Von Barbara Lehnig

Sprachreisen sind zwar nur ein kleines Gebiet auf dem weiten Feld des Fremdenverkehrs, doch innerhalb des Jugendtourismus nehmen sie eine durchaus beachtliche Stellung ein. Etwa 120 000 Sprach-Bildungshungrige reisen jedes Jahr ins Ausland, ein Drittel davon in französischparlierende Gebiete, zwei Drittel in Länder englischer Muttersprache. Die Zahl der sprachbildungsbeflissenen Erwachsenen ist nicht einmal schätzungsweise bekannt. Fest steht nur, daß sie wächst, während die der Schüler und Jugendlichen stagniert. Der Fachverband Deutscher Sprachreise-Veranstalter e. V. (FDSV) rechnet für die nächste Zukunft sogar „mit einem sehr, sehr starken Rückgang, weil die Zahl der deutschen Jugendlichen und Sekundarschulbesucher bis 1990 um über 40 Prozent zurückgehen wird“.

Um so intensiver gehen die Sprachreise-Organisatoren das Gebiet fremdsprachlicher Weiterbildung im Ausland für Erwachsene an, zumal diese Interessenten auf dem direkten Weg der Annonce zu erreichen sind und die gesetzlich verbotene, in der Praxis aber mit bis zu 20 Mark pro Kunde honorierte Schulwerbung über die Schülermitverwaltungen und einzelne Lehrer als Konflikt entfällt.

Das linguistische Angebot für Erwachsene hat in letzter Zeit an Umfang und Inhalt erheblich zugenommen. Italienisch in der Toskana zu lernen, ist zur Mode geworden. Sogenannte Randsprachen wie Portugiesisch und Türkisch finden mehr und mehr Interesse. Neben den gewohnten Sprachreisezielen gewinnen Spanien, Mexiko, vor allem Japan und die arabischen Länder an Bedeutung. Selbst in Australien werden derzeit auf dem deutschen Markt Englischkurse angeboten. Die USA konnten ihren Marktanteil zwar halten, nachdem das englische Pfund wieder erschwinglich und der Dollar immer noch teuer ist, sind England, Irland, Schottland und auch Malta wieder stärker im Rennen.

Für berufstätige Erwachsene der verschiedensten Sparten gibt es derweil Fremdsprachen-Intensivkurse im Ausland. Das Angebot umfaßt berufsbezogene Handelssprachen in fast allen europäischen und exotischen Idiomen und bietet auch Spezialkurse wie ein Training für Elektronische Datenverarbeitung oder medizinisch-pharmazeutische Arbeitsbereiche, wobei Grundkenntnisse der Fremdsprache Voraussetzung sind.

Solche Kurse sind im Gegensatz zu allgemeinen Sprachreisen von der Steuer abzusetzen, weil sie der „beruflichen Fort- und Weiterbildung“ dienen. Das ist vor allem für Selbständige interessant. Sicherheitshalber sollte man sich die Entscheidung des örtlichen Finanzamtes jedoch vorher einholen, denn diese Behörden handhaben die Anerkennung von Sprachkursen als Sonderausgaben recht unterschiedlich.

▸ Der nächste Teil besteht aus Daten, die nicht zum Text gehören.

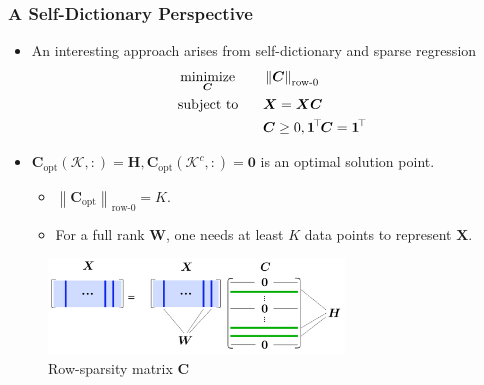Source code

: \documentclass[10pt,xcolor={usenames,dvipsnames,table}]{beamer}
\def\blue{\color{blue}}
\newcommand{\norm}[1]{\left\lVert#1\right\rVert}
\newcommand{\T}{\!\top\!}
\DeclareMathOperator*{\minimize}{minimize}
\newcommand{\citep}[1]{{\blue \scriptsize \parencite{#1}}}
\begin{document}
\begin{frame}
    \frametitle{A Self-Dictionary Perspective}

    \begin{itemize}
        \item An interesting approach arises from self-dictionary and sparse regression \citep{iordache2014collaborative,esser2012convex,recht2012factoring,Elhamifar2012}
    \begin{alignat*}{2}
        & \minimize_{\bm{C}} \quad && \norm{\bm{C}}_{\text{row-}0}  \\
        & \text{\rm subject to} && \bm{X} = \bm{X} \bm{C} \\
        &&& \bm{C} \geq 0, \bm{1}^{\T}\bm{C} = \bm{1}^{\T}
    \end{alignat*}

        \item $\bm{C}_{\text{opt}}(\mathcal{K}, :) = \bm{H}, \bm{C}_{\text{opt}}(\mathcal{K}^{c}, :) = \bm{0}$ is an optimal solution point.
        \begin{itemize}
        \item $\norm{\bm{C}_\text{opt}}_{\text{row-}0} = K$.
        \item For a full rank $\bm{W}$, one needs at least $K$ data points to represent $\bm{X}$.
        \end{itemize}
    \end{itemize}

    \begin{figure}
        \centering
        \includegraphics[width=0.7\textwidth]{figures/sdmmv_demo/demo.png}
        \caption*{Row-sparsity matrix $\bm{C}$ }
    \end{figure}


\end{frame}
\end{document}

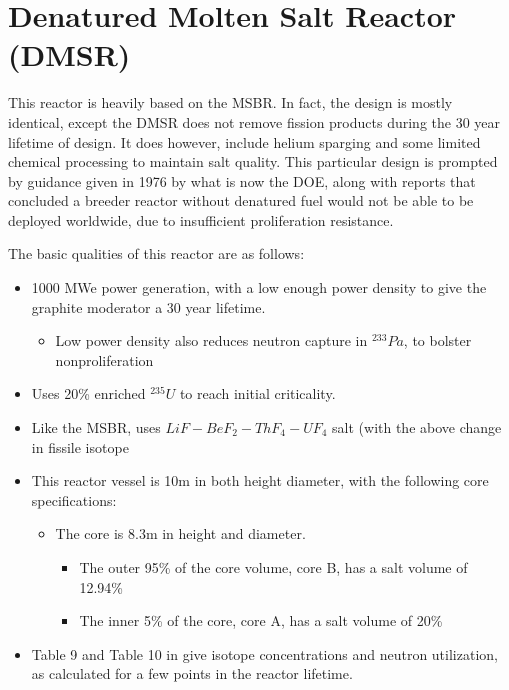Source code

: \documentclass[letterpaper]{article}
\begin{document}
\section{Denatured Molten Salt Reactor (DMSR)}

This reactor is heavily based on the MSBR.  In fact, the design is mostly identical, except the DMSR does not remove fission products during the 30 year lifetime of design.  It does however, include helium sparging and some limited chemical processing to maintain salt quality.  This particular design is prompted by guidance given in 1976 by what is now the DOE, along with reports that concluded a breeder reactor without denatured fuel would not be able to be deployed worldwide, due to insufficient proliferation resistance. \cite{engel_conceptual_1980}

The basic qualities of this reactor are as follows:

\begin{itemize}
\item 1000 MWe power generation, with a low enough power density to give the graphite moderator a 30 year lifetime.
	\begin{itemize}
	\item Low power density also reduces neutron capture in ${}^{233}Pa$, to bolster nonproliferation
	\end{itemize}
\item Uses 20\% enriched ${}^{235}U$ to reach initial criticality.
\item Like the MSBR, uses $LiF - BeF_2 - ThF_4 - UF_4$ salt (with the above change in fissile isotope
\item This reactor vessel is 10m in both height diameter, with the following core specifications:
	\begin{itemize}
	\item The core is 8.3m in height and diameter.
		\begin{itemize}
		\item The outer 95\% of the core volume, core B, has a salt volume of 12.94\%
		\item The inner 5\% of the core, core A, has a salt volume of 20\%
		\end{itemize}
	\end{itemize}
\item Table 9 and Table 10 in \cite{engel_conceptual_1980} give isotope concentrations and neutron utilization, as calculated for a few points in the reactor lifetime.
\end{itemize}
\end{document}
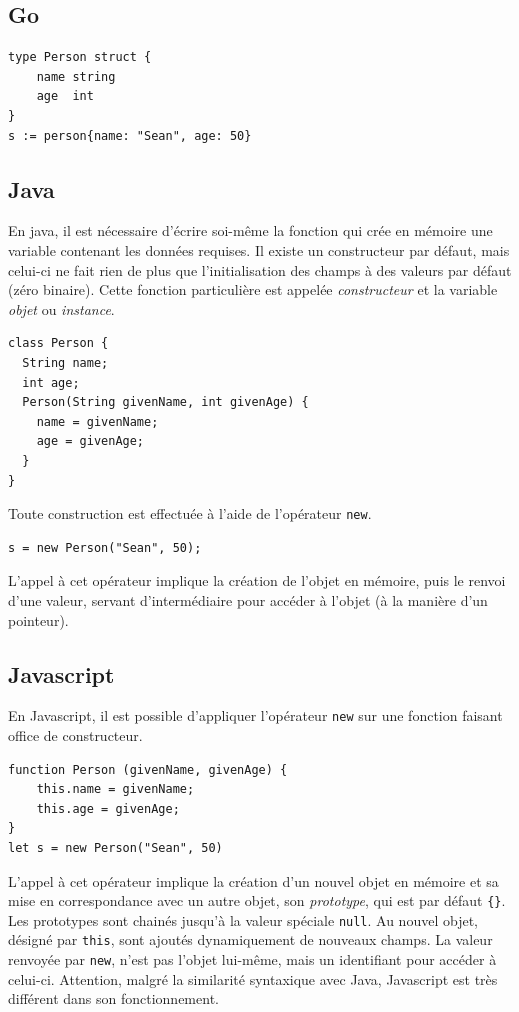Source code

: \documentclass[a4paper,francais]{insalyon}
\begin{document}
\subsection{Go}

\begin{verbatim}
type Person struct {
    name string
    age  int
}    
s := person{name: "Sean", age: 50}
\end{verbatim}

\subsection{Java}

En java, il est nécessaire d'écrire soi-même la fonction qui crée en mémoire une variable contenant les données requises. Il existe un constructeur par défaut, mais celui-ci ne fait rien de plus que l'initialisation des champs à des valeurs par défaut (zéro binaire). Cette fonction particulière est appelée \emph{constructeur} et la variable \emph{objet} ou \emph{instance}. 
\begin{verbatim}
class Person {
  String name; 
  int age; 
  Person(String givenName, int givenAge) {
    name = givenName;
    age = givenAge;
  }
}
\end{verbatim}

Toute construction est effectuée à l'aide de l'opérateur \texttt{new}.  
\begin{verbatim}
s = new Person("Sean", 50);  
\end{verbatim}

L'appel à cet opérateur implique la création de l'objet en mémoire, puis le renvoi d'une valeur, servant d'intermédiaire pour accéder à l'objet (à la manière d'un pointeur).

\subsection{Javascript}

En Javascript, il est possible d'appliquer l'opérateur \texttt{new} sur une fonction faisant office de constructeur.
\begin{verbatim}
function Person (givenName, givenAge) {
    this.name = givenName; 
    this.age = givenAge; 
}
let s = new Person("Sean", 50)
\end{verbatim}
L'appel à cet opérateur implique la création d'un nouvel objet en mémoire et sa mise en correspondance avec un autre objet, son \emph{prototype}, qui est par défaut \verb!{}!. Les prototypes sont chainés jusqu'à la valeur spéciale \texttt{null}. Au nouvel objet, désigné par \texttt{this}, sont ajoutés dynamiquement de nouveaux champs. La valeur renvoyée par \texttt{new}, n'est pas l'objet lui-même, mais un identifiant pour accéder à celui-ci. Attention, malgré la similarité syntaxique avec Java, Javascript est très différent dans son fonctionnement.




\end{document}
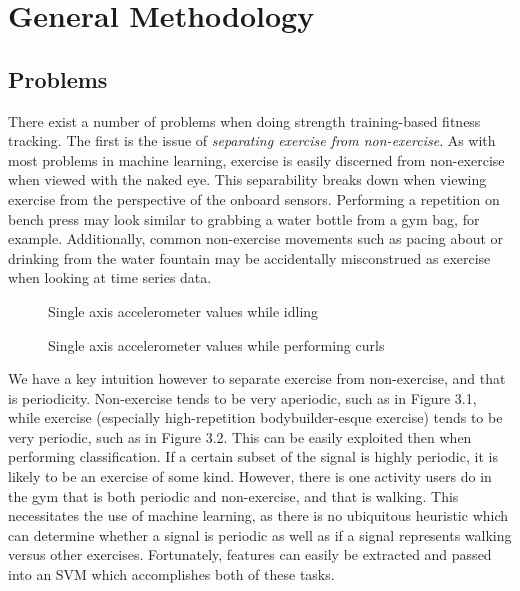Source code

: \chapter{General Methodology}

\section{Problems}

There exist a number of problems when doing strength training-based fitness tracking. The first is the issue of \textit{separating exercise from non-exercise}. As with most problems in machine learning, exercise is easily discerned from non-exercise when viewed with the naked eye. This separability breaks down when viewing exercise from the perspective of the onboard sensors. Performing a repetition on bench press may look similar to grabbing a water bottle from a gym bag, for example. Additionally, common non-exercise movements such as pacing about or drinking from the water fountain may be accidentally misconstrued as exercise when looking at time series data. 

\begin{figure}
    \centering
    \caption{Single axis accelerometer values while idling}
\end{figure}

\begin{figure}
    \centering
    \caption{Single axis accelerometer values while performing curls}
\end{figure}

We have a key intuition however to separate exercise from non-exercise, and that is periodicity. Non-exercise tends to be very aperiodic, such as in Figure 3.1, while exercise (especially high-repetition bodybuilder-esque exercise) tends to be very periodic, such as in Figure 3.2. This can be easily exploited then when performing classification. If a certain subset of the signal is highly periodic, it is likely to be an exercise of some kind. However, there is one activity users do in the gym that is both periodic and non-exercise, and that is walking. This necessitates the use of machine learning, as there is no ubiquitous heuristic which can determine whether a signal is periodic as well as if a signal represents walking versus other exercises. Fortunately, features can easily be extracted and passed into an SVM which accomplishes both of these tasks.

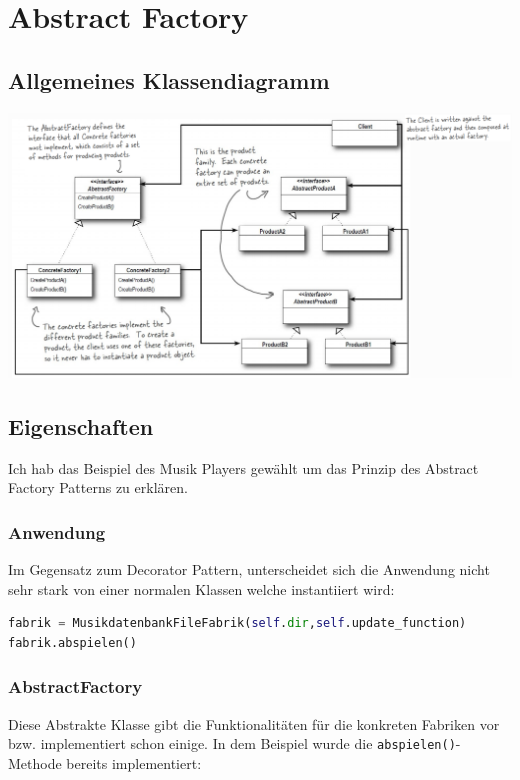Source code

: \clearpage
\section{Abstract Factory}
\subsection{Allgemeines Klassendiagramm}
\cite{RAFMa}

\begin{minipage}{\linewidth}
	\centering
	\includegraphics[width=1\linewidth]{images/uml_general2}
\end{minipage}

\subsection{Eigenschaften}
Ich hab das Beispiel des Musik Players gewählt um das Prinzip des Abstract Factory Patterns zu erklären. 

\subsubsection{Anwendung}
Im Gegensatz zum Decorator Pattern, unterscheidet sich die Anwendung nicht sehr stark von einer normalen Klassen welche instantiiert wird:

\begin{lstlisting}[language=python]
fabrik = MusikdatenbankFileFabrik(self.dir,self.update_function)
fabrik.abspielen()
\end{lstlisting}
\clearpage
\subsubsection{AbstractFactory}
Diese Abstrakte Klasse gibt die Funktionalitäten für die konkreten Fabriken vor bzw. implementiert schon einige. In dem Beispiel wurde die \verb|abspielen()|-Methode bereits implementiert:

In jedem Fall bedarf es des Nachweises der „Berufsbedingtheit“ einer solchen Fortbildungsreise. Das gilt auch für den Bildungsurlaub, auf den Berufstätige in den Bundesländern Berlin, Bremen, Hamburg, Hessen und Niedersachsen gesetzlich geregelten Anspruch haben. Niedersachsen bezieht auch jugendliche Arbeitnehmer in diese Form der Weiterbildung bei garantierter Lohnfortzahlung ein. Wer in einem der Bundesländer ohne gesetzlich geregelten Anspruch auf Bildungsurlaub – in der Regel sind das zehn Tage je Jahr – als Arbeitnehmer wohnt, hat die Chance, über anerkannte Landesorganisationen der Erwachsenenbildung finanzielle Förderung für seine Sprachreise zu erhalten. ABI in Stuttgart (siehe Adressenliste) gibt nähere Auskünfte über Antragsverfahren und die knapp 300 „anerkannten Träger anerkannter Bildungsveranstaltungen

Linguistische Lernferien haben nichts mit Massentourismus zu tun. Die einzelnen Veranstalter betreuen selten mehr als fünftausend Kunden im Jahr. So entsteht ein harter Konkurrenzkampf um die 120 000 Teilnehmer. Die vielbeschworene Transparenz des Angebots hat sich dennoch nicht durchgesetzt. Wie ein Ei dem anderen gleichen sich die Katalogtexte, wenn es um die „qualifizierten“ Lehrer geht, die „sorgfältig ausgesuchten“ und „regelmäßig überprüften“ Gastfamilien, die „attraktiven“ Freizeitbeschäftigungen.